> _ACTIVITIES_:
1) From the passage on WorldCare China, translate this sentence into Spanish: "Founded in 1992, WorldCare International is a medical service consortium consisting of several US hospitals, and is also a world leader in the field of global telemedicine services and consultations."
2) Answer these questions using the passage on WorldCare China:
(a) On what date was WorldCare China established?
(b) How many doctors does the WorldCare alliance have?
(c) In how many countries does the WorldCare Consortium offer medical services?

D-Phone Group, China's largest mobile phone retail chain store, has invested about 10 million yuan in the telemedicine industry with the establishment on Nov 15 of China-based WorldCare China.

As the exclusive representative of WorldCare International in China, WorldCare China will closely cooperate with the members of WorldCare Consortium in providing the medical resources and related services to patients in China. The partnership will allow its clients in China to receive top international medical opinions of diagnosis and treatment, saving time and effort spent in referral appointments and long-distance travel.

Founded in 1992, WorldCare International is a medical service consortium consisting of several US hospitals, and is also a world leader in the field of global telemedicine services and consultations. The alliance has as many as 20,500 doctors, and the total investment in medical research by its member hospitals exceeded $4.3 billion annually. The WorldCare Consortium includes Boston Children's Hospital, Duke University Health System, Mayo Clinic, Jefferson University and Hospitals, Partners Healthcare System, Penn Medicine and UCLA Healthcare, all of which are ranked among the top hospitals in the United States. It offers medical services to millions of members across 65 countries in the world.

> _SUPPLIED ENTRIES_:
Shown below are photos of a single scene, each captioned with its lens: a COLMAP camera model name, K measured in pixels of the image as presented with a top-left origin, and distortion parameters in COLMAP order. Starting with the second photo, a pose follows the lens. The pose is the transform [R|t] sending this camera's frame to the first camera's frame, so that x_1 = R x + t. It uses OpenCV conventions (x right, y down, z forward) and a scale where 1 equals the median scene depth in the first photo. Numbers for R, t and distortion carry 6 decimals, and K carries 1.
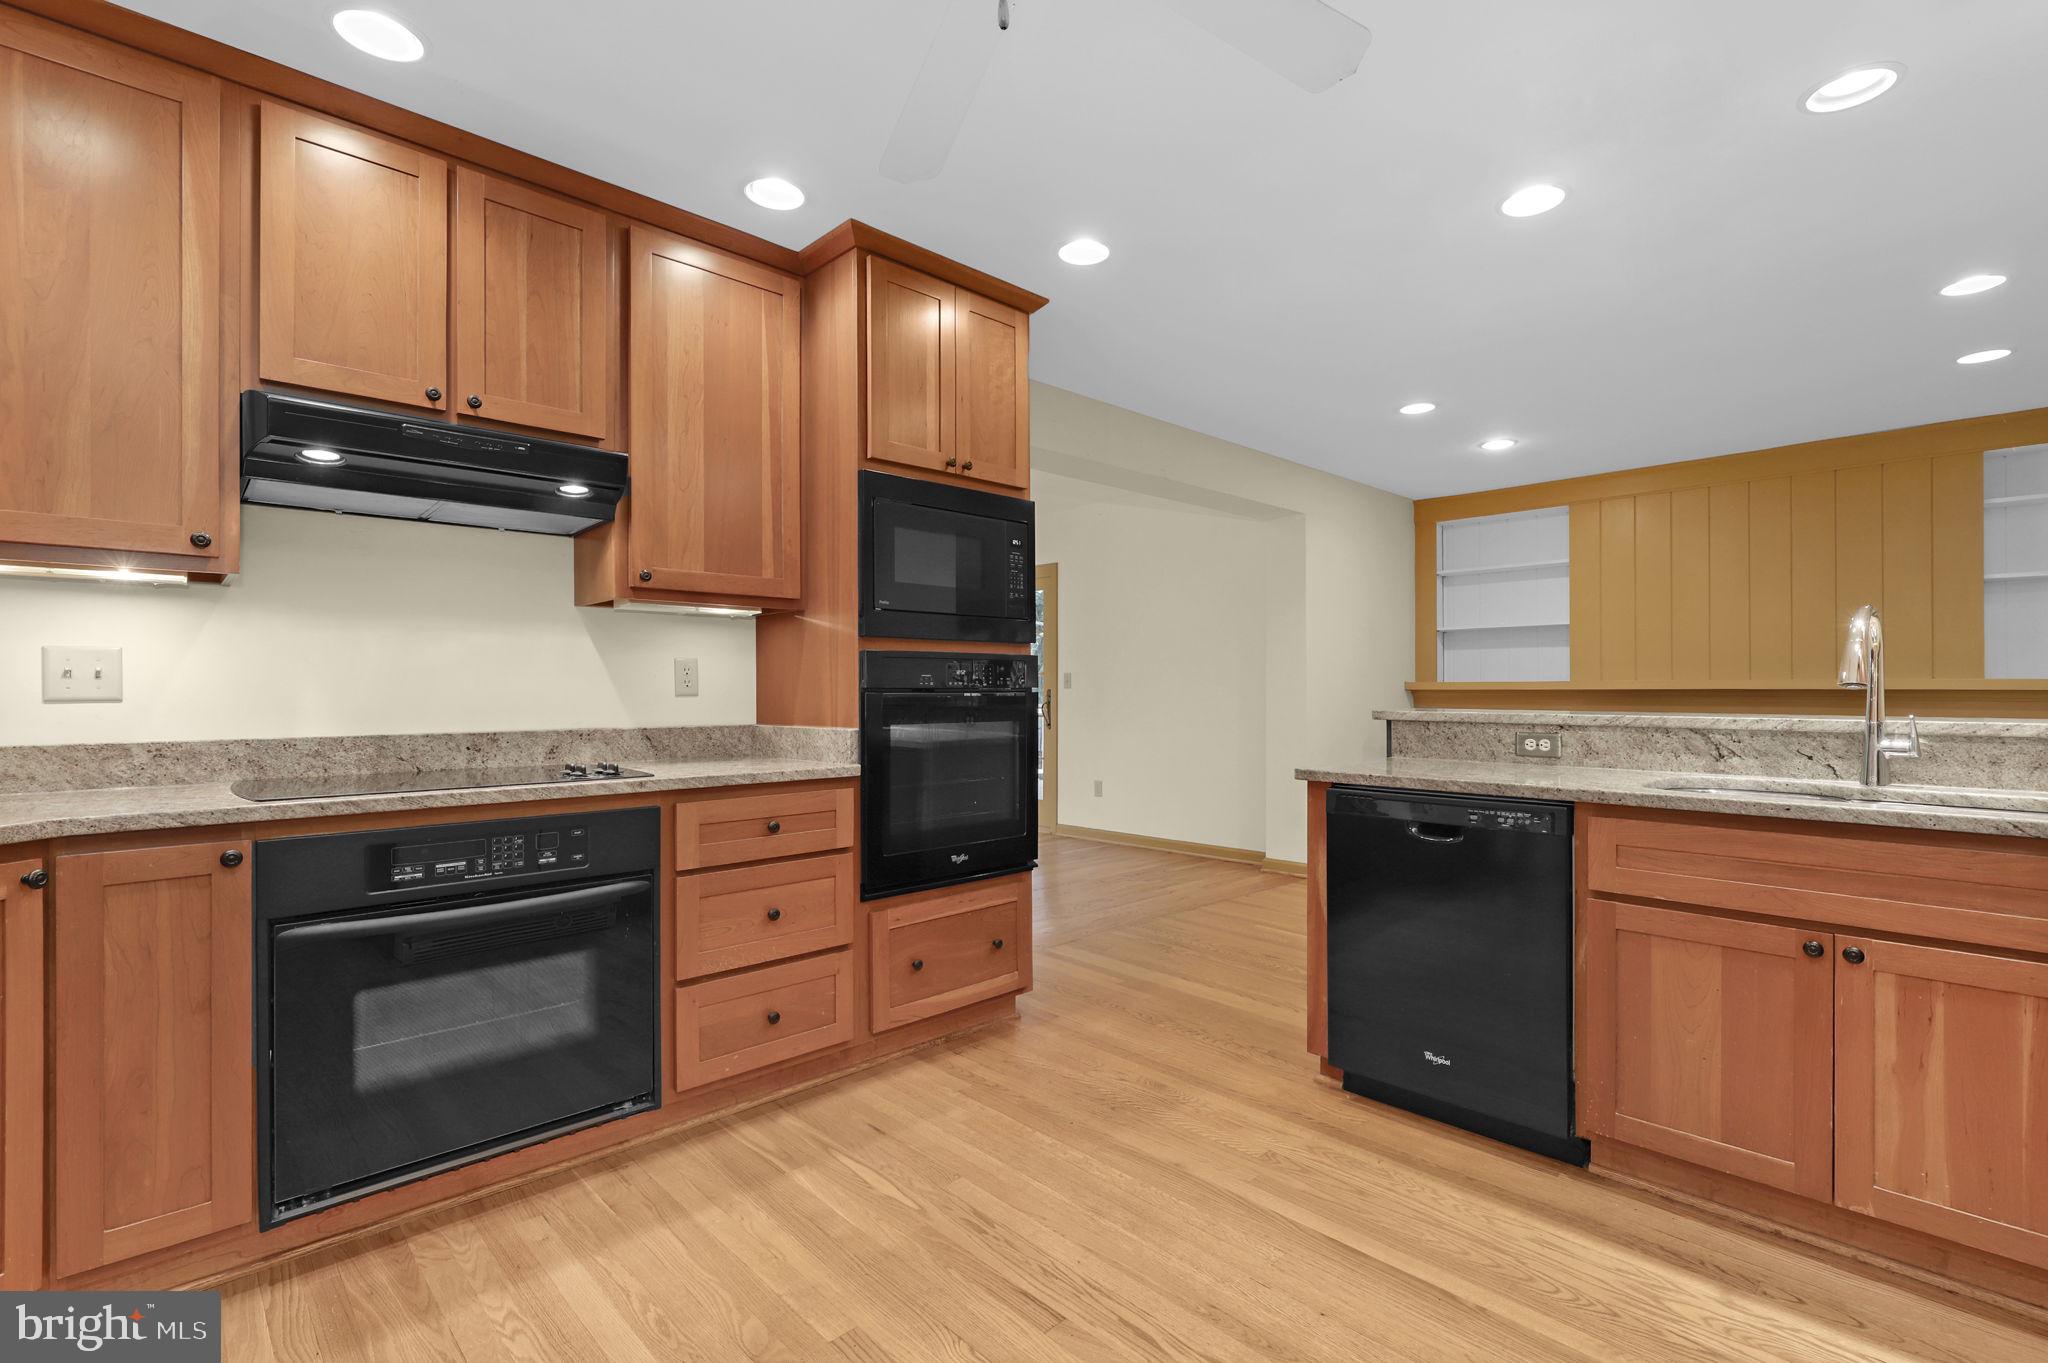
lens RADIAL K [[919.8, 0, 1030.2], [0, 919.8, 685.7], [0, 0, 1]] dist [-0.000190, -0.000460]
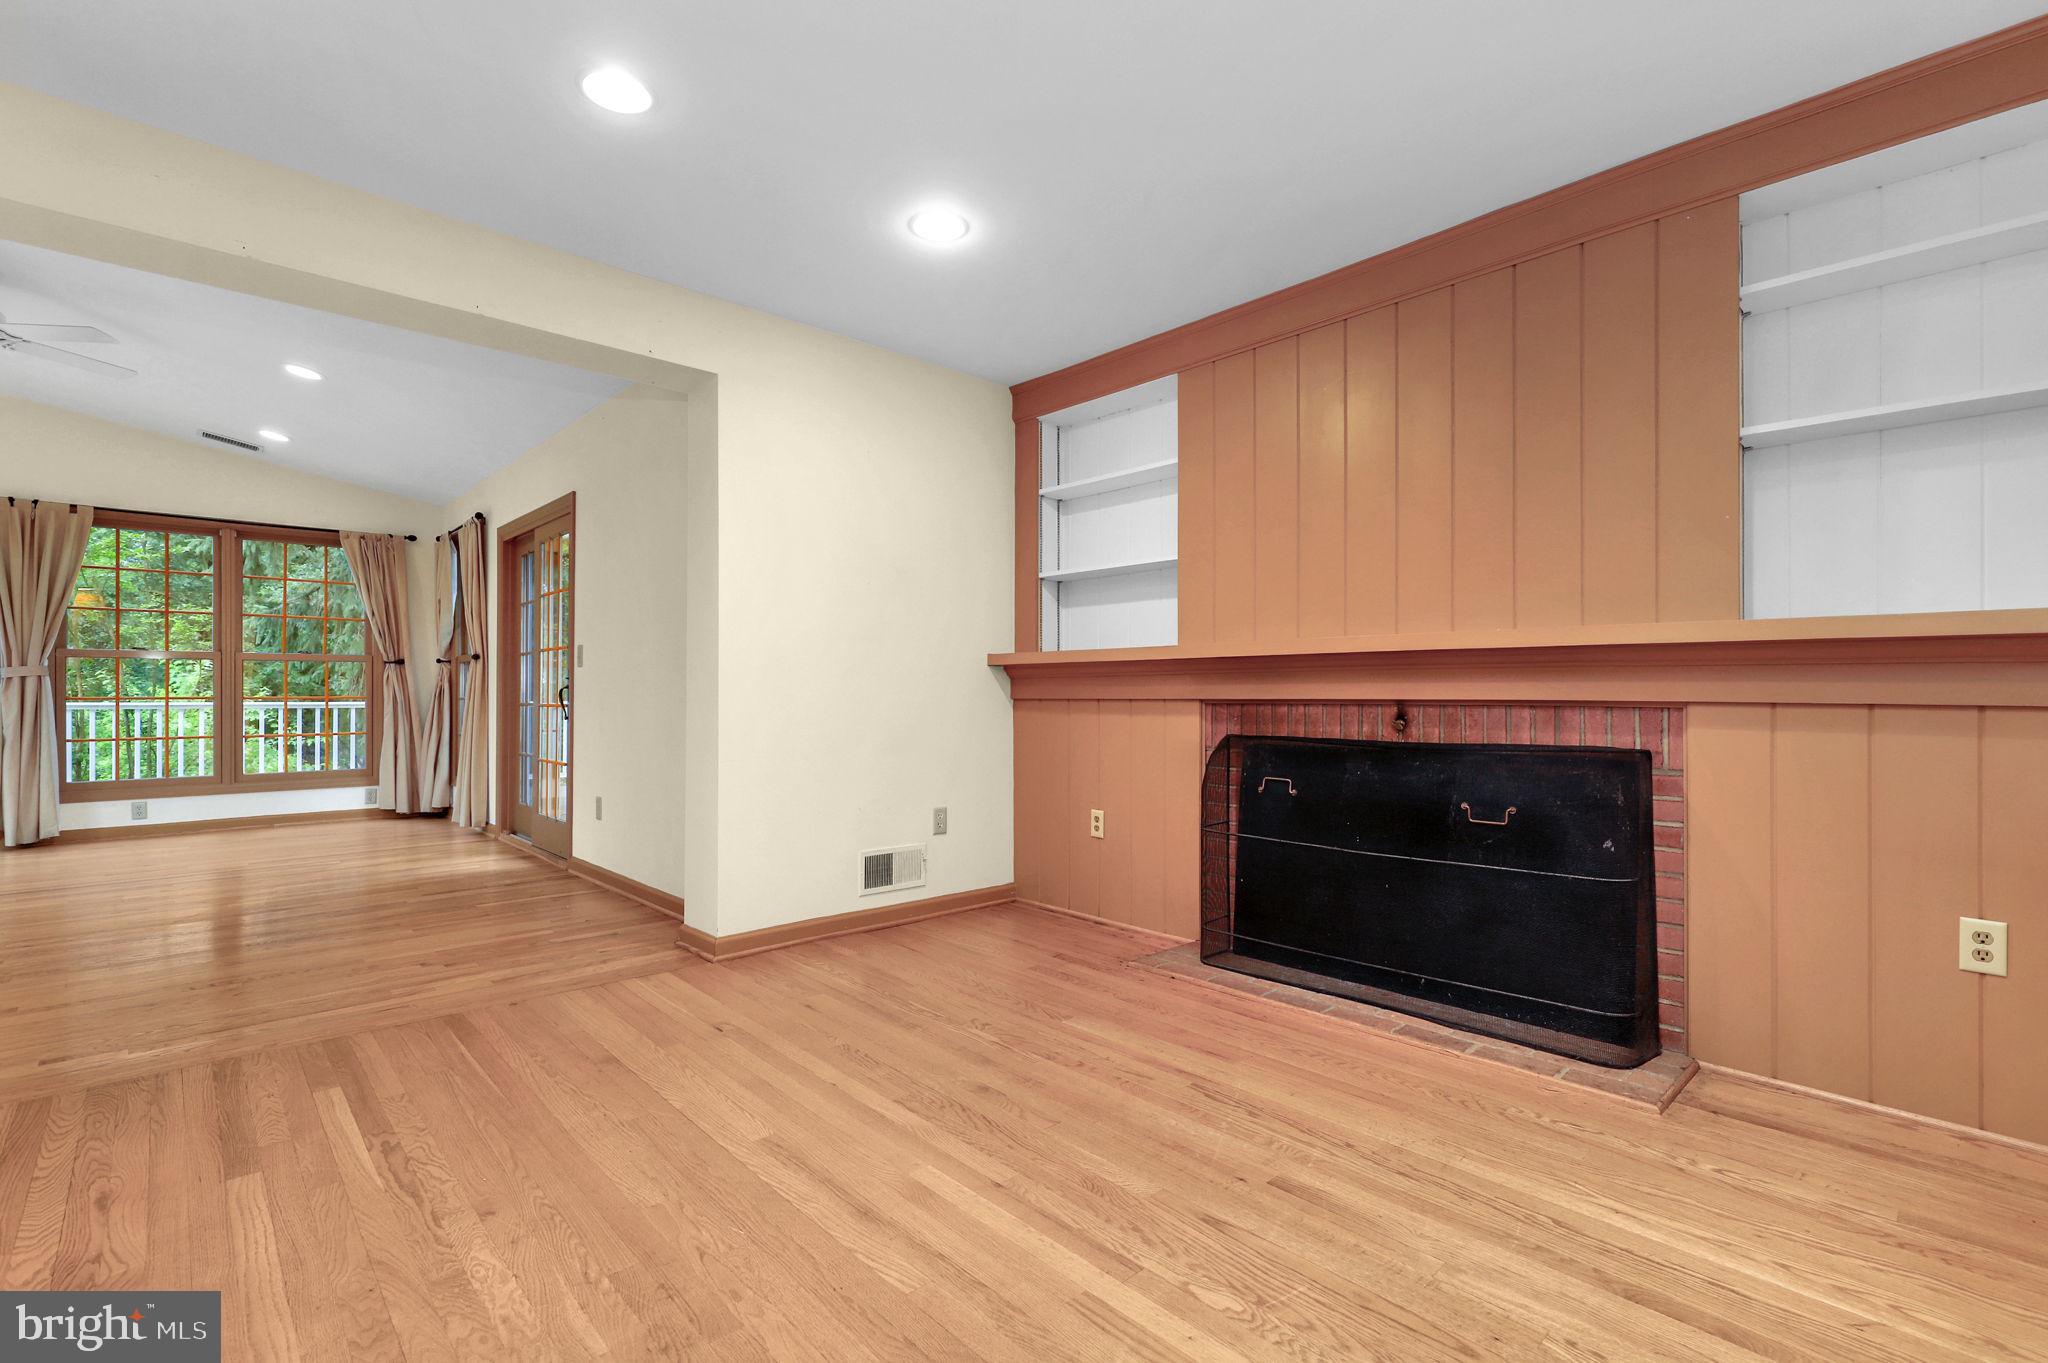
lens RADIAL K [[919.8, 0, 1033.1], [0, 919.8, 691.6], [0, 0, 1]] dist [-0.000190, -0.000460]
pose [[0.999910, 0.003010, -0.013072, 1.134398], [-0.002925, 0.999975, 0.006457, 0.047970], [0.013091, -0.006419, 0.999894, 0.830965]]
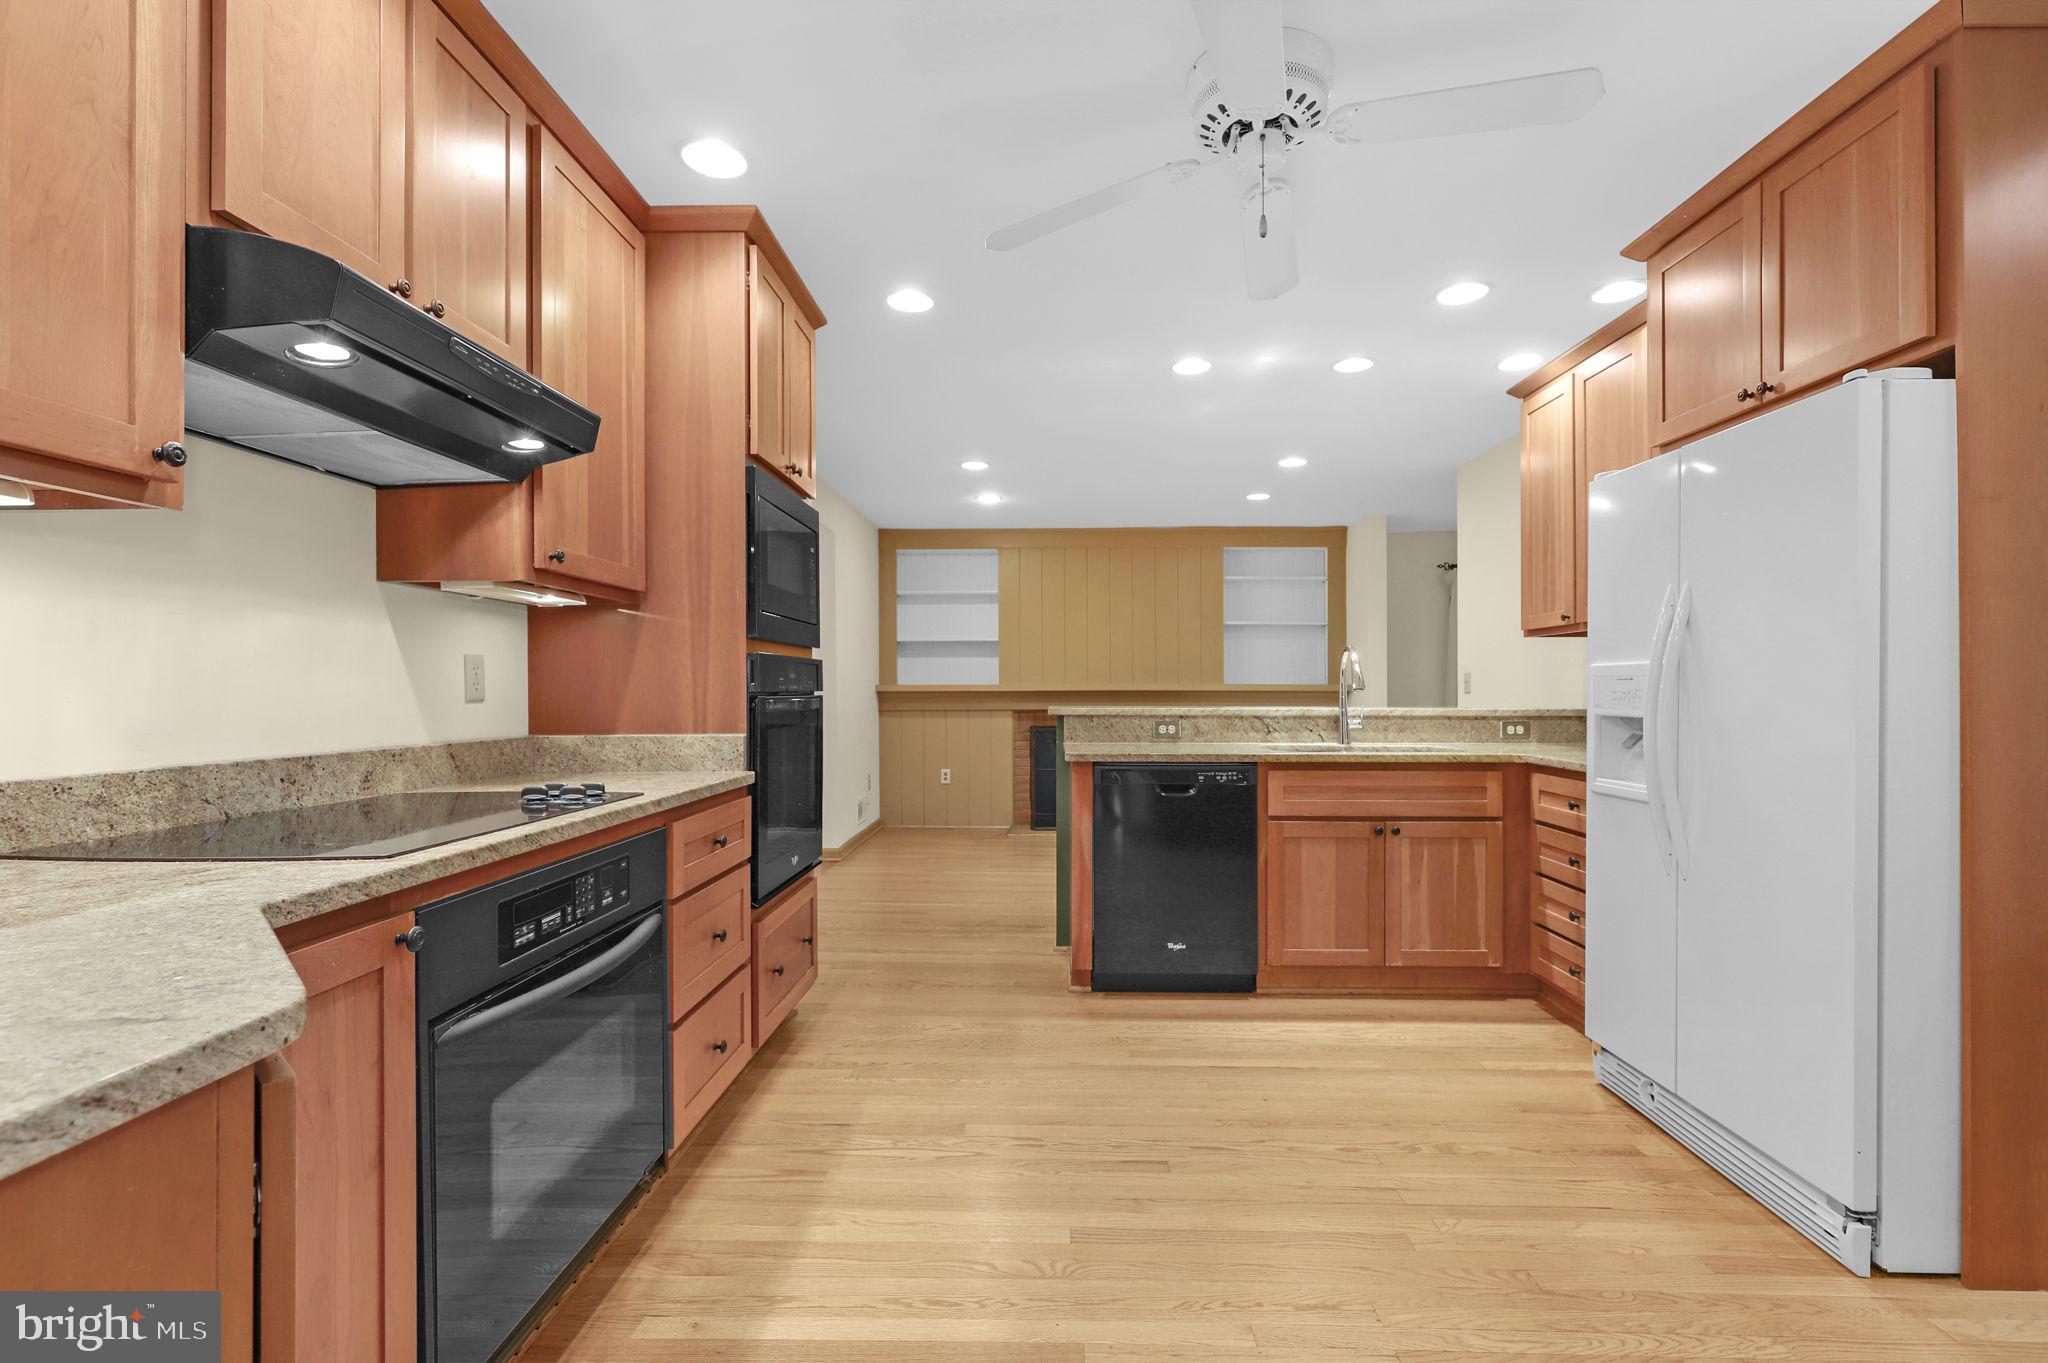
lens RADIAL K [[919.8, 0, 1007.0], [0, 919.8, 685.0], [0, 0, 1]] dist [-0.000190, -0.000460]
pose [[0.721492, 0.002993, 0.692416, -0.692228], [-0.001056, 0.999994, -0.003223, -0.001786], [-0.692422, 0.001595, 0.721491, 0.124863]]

> _ANSWERS PER TASK_:
1) Fundada en 1992, WorldCare International es un consorcio de servicios médicos formado por varios hospitales estadounidenses, y es también líder mundial en el campo de los servicios y consultas de telemedicina a escala global.

2)
(a) Nov 15
(b) As many as 20,500
(c) 65